Meantime, racism is thriving. The latest examples: racial slurs in Pittsford schools, a stunningly mishandled Black History Month project in a Pittsford elementary school, and a flabbergastingly clueless response by white adults.

click to enlarge A participant in the YWCA's Stand Against Racism march. - PHOTO BY JAMES BROWN, WXXI
  • A participant in the YWCA's Stand Against Racism march.
This isn’t just a problem in Pittsford. We know about these particular incidents thanks to reporting by the Democrat and Chronicle’s Justin Murphy and WXXI’s Evan Dawson.

Murphy’s report tells of black elementary and high school students being called the N-word, a Korean child being mocked for his looks, white students joking about nooses. The mother of an elementary school child who had been called the N-word by four different students tells of holding her sobbing child on her lap; “now, for him,” she said, “going into that building will never be the same.”

And Murphy quoted a black teenager who had repeatedly been called the N-word by a white track team member: “She said she was hurt not just by her teammate's slur, but also by other students who later jokingly retold the story in ‘angry black woman voice.’”

A group of parents had asked Pittsford Superintendent Mike Pero and the Pittsford school board “to issue a public statement against racism,” Murphy wrote. Instead, Pero wrote a more general letter to district families, “asking parents to ‘talk with your child about the importance of respecting their peers.’”

Dawson’s report for WXXI focuses on a Black History Month project in which a fifth-grade class created posters celebrating African American inventors. Some of the posters showed photos of white men, however, not the inventors themselves. A photo of President Andrew Johnson – a good example of a racist president – illustrates a poster about Powell Johnson, the inventor of protective eyewear used by firefighters and other people exposed to intense light.
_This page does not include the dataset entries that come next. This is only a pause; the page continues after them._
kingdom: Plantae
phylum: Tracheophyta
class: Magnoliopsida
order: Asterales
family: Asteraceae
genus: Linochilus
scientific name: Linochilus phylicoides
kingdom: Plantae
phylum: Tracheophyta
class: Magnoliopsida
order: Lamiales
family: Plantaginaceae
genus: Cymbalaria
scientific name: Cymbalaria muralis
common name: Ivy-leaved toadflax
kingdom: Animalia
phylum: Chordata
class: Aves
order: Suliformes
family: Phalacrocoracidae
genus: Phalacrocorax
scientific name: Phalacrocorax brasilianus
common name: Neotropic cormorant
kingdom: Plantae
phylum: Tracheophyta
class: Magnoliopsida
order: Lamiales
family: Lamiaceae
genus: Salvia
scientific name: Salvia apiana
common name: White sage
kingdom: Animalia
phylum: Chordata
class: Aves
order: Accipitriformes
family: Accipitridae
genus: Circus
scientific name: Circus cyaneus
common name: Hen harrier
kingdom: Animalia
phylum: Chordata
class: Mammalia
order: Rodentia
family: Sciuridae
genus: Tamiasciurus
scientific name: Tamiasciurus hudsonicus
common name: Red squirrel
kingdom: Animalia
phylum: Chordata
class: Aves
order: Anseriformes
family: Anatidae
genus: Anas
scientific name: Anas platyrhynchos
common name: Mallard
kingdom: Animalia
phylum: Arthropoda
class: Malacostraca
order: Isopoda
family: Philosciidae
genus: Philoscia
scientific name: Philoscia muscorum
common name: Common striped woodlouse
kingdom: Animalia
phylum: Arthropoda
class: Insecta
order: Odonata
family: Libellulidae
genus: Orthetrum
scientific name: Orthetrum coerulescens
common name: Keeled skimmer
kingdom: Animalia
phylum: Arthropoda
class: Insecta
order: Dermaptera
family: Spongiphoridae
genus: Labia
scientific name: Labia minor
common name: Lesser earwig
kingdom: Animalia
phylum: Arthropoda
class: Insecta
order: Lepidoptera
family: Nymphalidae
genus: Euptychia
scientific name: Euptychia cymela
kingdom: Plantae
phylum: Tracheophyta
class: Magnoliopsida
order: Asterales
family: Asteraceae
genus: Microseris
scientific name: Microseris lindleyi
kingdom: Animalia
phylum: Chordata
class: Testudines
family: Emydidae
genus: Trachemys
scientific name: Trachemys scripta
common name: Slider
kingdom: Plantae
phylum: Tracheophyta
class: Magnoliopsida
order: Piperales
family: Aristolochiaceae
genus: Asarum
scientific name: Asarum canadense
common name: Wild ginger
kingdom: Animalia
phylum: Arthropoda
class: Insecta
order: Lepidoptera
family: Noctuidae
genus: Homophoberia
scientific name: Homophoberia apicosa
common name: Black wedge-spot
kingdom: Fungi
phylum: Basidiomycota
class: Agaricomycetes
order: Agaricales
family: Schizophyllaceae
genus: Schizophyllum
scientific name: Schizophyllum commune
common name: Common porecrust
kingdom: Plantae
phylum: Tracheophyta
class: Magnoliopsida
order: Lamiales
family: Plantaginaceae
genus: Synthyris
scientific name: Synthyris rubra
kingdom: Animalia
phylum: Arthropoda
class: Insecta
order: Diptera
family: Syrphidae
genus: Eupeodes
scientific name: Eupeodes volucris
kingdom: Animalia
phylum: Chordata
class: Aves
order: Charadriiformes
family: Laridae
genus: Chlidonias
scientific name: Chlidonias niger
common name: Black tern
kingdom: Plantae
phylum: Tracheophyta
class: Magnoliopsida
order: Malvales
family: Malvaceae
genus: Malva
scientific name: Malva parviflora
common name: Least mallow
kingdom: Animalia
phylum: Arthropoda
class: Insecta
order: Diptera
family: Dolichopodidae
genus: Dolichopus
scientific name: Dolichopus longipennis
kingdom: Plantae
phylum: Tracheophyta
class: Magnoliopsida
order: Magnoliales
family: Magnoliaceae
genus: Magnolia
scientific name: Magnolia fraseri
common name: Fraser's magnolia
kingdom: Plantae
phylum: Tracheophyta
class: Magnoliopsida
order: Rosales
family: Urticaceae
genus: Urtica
The posters were displayed – for several weeks – in a school hallway. Nobody noticed the errors. Not the teacher whose class created them, not other adults in the building.

And when Dawson asked Pero about the posters, Pero didn’t seem to understand the seriousness of the situation (not to mention showing a peculiar attitude about scholastic accuracy). The objective of the Black History poster project “was a real positive one,” Pero told Dawson. The students weren’t being graded on their posters, he said, so the teacher didn’t check every one.

District and school officials had talked about the problem, he told Dawson, and had worked with school staff “to make sure it doesn’t happen again.”

And that was that. “Pero said the issue was handled,” Dawson reported, “the project would not be revisited, and the information on the posters would not be corrected. He says he was concerned that the issue was becoming too political, and teachers would be afraid to teach this material in the future.”

Pittsford parents have asked for a public forum on race, Dawson reported. “Pero says that would not be constructive at this time,” Dawson said.

It’s obvious that Pittsford school officials missed an important educational opportunity, on several levels. But the officials’ behavior also exposes a larger problem. Reluctance to call racism by its name, concern about how white teachers will feel, concern that a forum on racism is "political": This is systemic racism – quiet, subtle, and very, very damaging.

We’re sure not making much progress against racism here in the Community of Monroe.